Chinese researchers have created a technique that enables large language models (LLMs) to recognize and filter out irrelevant information in text-based tasks, leading to significant improvements in their logical reasoning abilities.
The research team from Guilin University of Electronic Technology and other institutions developed the GSMIR dataset, which consists of 500 elementary school math problems intentionally injected with irrelevant sentences. GSMIR is derived from the existing GSM8K dataset.
Tests on GSMIR showed that GPT-3.5-Turbo and GPT-3.5-Turbo-16k could identify irrelevant information in up to 74.9% of cases. However, the models were unable to automatically exclude this information once it was detected before solving a task.
Recognizing and filtering irrelevant information - and only then responding
To address this, the researchers developed the two-stage "Analysis to Filtration Prompting" (ATF) method. First, the model analyzes the task and identifies irrelevant information by examining each sub-sentence. It then filters out this information before starting the actual reasoning process.
Using ATF, the accuracy of LLMs in solving tasks with irrelevant information approached their performance on the original tasks without such distractions. The method worked with all tested prompting techniques.
The combination of ATF with "Chain-of-Thought Prompting" (COT) was particularly effective. For GPT-3.5-Turbo, accuracy increased from 50.2% without ATF to 74.9% with ATF – an improvement of nearly 25 percentage points.

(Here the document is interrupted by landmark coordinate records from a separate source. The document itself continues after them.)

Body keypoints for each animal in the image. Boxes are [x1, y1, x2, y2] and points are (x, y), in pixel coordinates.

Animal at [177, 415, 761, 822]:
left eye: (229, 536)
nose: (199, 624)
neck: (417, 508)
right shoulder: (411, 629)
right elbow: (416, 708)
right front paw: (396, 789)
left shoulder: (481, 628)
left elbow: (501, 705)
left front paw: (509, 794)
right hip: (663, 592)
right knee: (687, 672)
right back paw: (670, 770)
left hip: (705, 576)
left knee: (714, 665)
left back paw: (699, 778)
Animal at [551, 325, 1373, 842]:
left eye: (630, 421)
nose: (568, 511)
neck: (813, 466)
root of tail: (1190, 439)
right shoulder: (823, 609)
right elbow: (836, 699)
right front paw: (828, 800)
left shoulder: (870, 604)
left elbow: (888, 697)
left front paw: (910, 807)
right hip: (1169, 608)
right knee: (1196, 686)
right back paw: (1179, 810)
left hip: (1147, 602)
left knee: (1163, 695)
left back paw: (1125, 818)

The smallest improvement came when ATF was combined with Standard Prompting (SP), where accuracy increased by only 3.3 percentage points. The researchers suggest that this is because SP's accuracy on the original questions was already very low at 18.5%, with most errors likely due to calculation errors rather than irrelevant information.

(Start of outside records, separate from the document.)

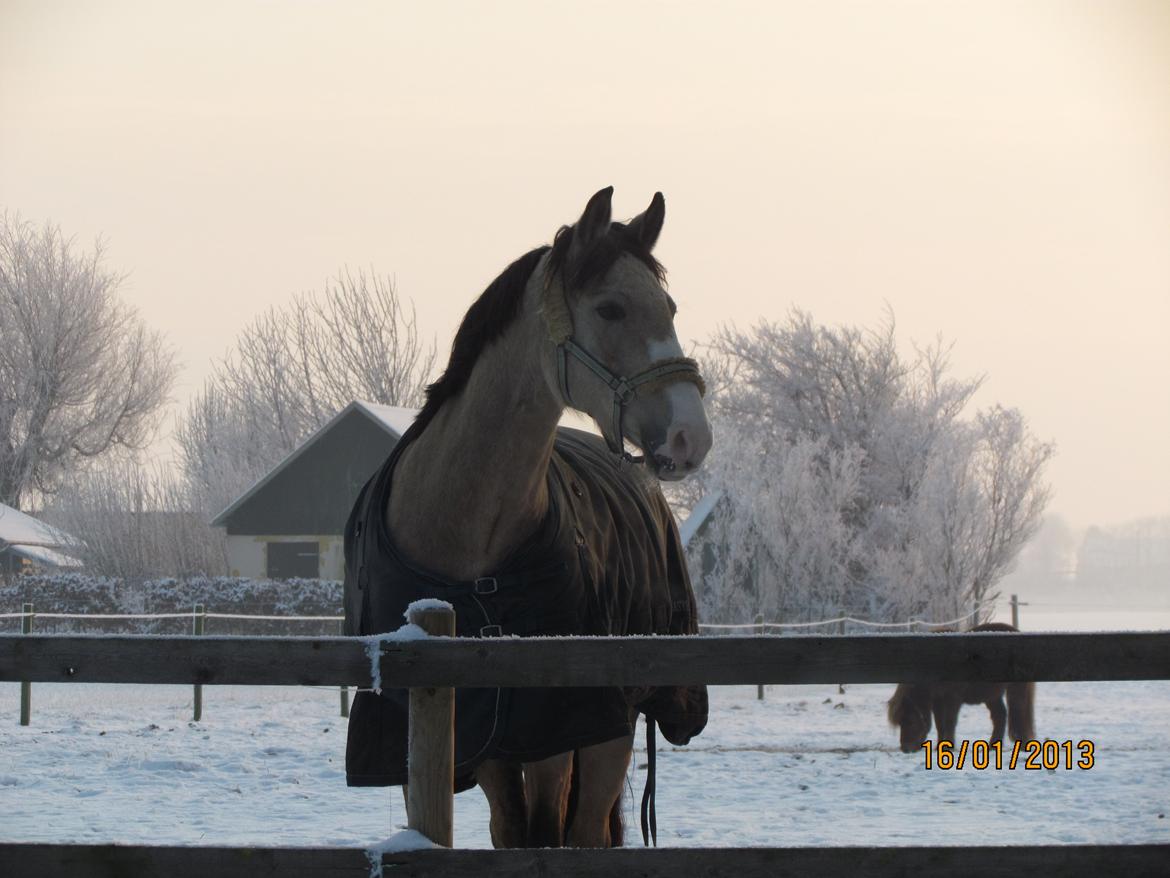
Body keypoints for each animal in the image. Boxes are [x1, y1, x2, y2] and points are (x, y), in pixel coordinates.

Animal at [341, 187, 711, 852]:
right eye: (611, 308)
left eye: (668, 306)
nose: (690, 437)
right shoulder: (442, 731)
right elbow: (510, 832)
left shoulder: (553, 725)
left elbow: (545, 835)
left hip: (611, 725)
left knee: (586, 831)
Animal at [879, 622, 1038, 753]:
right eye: (900, 722)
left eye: (911, 721)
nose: (906, 748)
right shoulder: (938, 701)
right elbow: (940, 724)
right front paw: (939, 747)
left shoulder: (952, 699)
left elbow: (949, 722)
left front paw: (948, 746)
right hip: (991, 696)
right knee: (1000, 717)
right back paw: (993, 746)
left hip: (1015, 692)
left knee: (1018, 714)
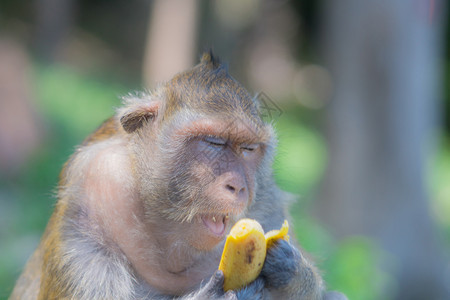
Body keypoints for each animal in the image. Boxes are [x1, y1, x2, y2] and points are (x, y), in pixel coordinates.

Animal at [10, 52, 348, 298]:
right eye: (213, 143)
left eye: (249, 149)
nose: (238, 186)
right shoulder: (91, 194)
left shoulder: (267, 200)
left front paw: (293, 270)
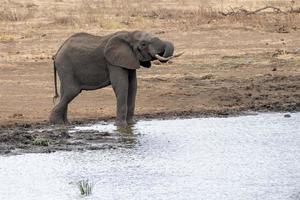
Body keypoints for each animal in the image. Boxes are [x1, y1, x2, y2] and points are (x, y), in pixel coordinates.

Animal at [48, 30, 183, 126]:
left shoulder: (129, 59)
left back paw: (66, 124)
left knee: (64, 92)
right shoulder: (113, 62)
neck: (130, 34)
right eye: (143, 44)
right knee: (72, 91)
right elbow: (122, 85)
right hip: (66, 66)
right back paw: (57, 123)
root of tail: (57, 53)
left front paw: (131, 124)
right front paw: (121, 126)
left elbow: (133, 86)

Because the ATF method is specifically designed to reduce the impact of irrelevant information, but not to improve the general computational ability of LLMs, the effect of ATF in combination with SP was limited.
With other prompting techniques, such as COT, which better support LLMs in correctly solving reasoning tasks, ATF was able to improve performance more significantly because irrelevant information accounted for a larger proportion of errors.
The study has some limitations. Experiments were conducted only with GPT-3.5, and the researchers only examined tasks containing a single piece of irrelevant information. In real-world scenarios, problem descriptions may contain multiple confounding factors.
In approximately 15% of cases, irrelevant information was not recognized as such. More than half of these instances involved "weak irrelevant information" that did not impact the model's ability to arrive at the correct answer.
This suggests that ATF is most effective for "strong irrelevant information" that significantly interferes with the reasoning process. Only 2.2% of cases saw relevant information incorrectly classified as irrelevant.
Despite these limitations, the study shows that language models' logical reasoning abilities can be enhanced by filtering out irrelevant information through prompt engineering. While the ATF method could help LLMs better handle noisy real-world data, it does not address their fundamental weaknesses in logic.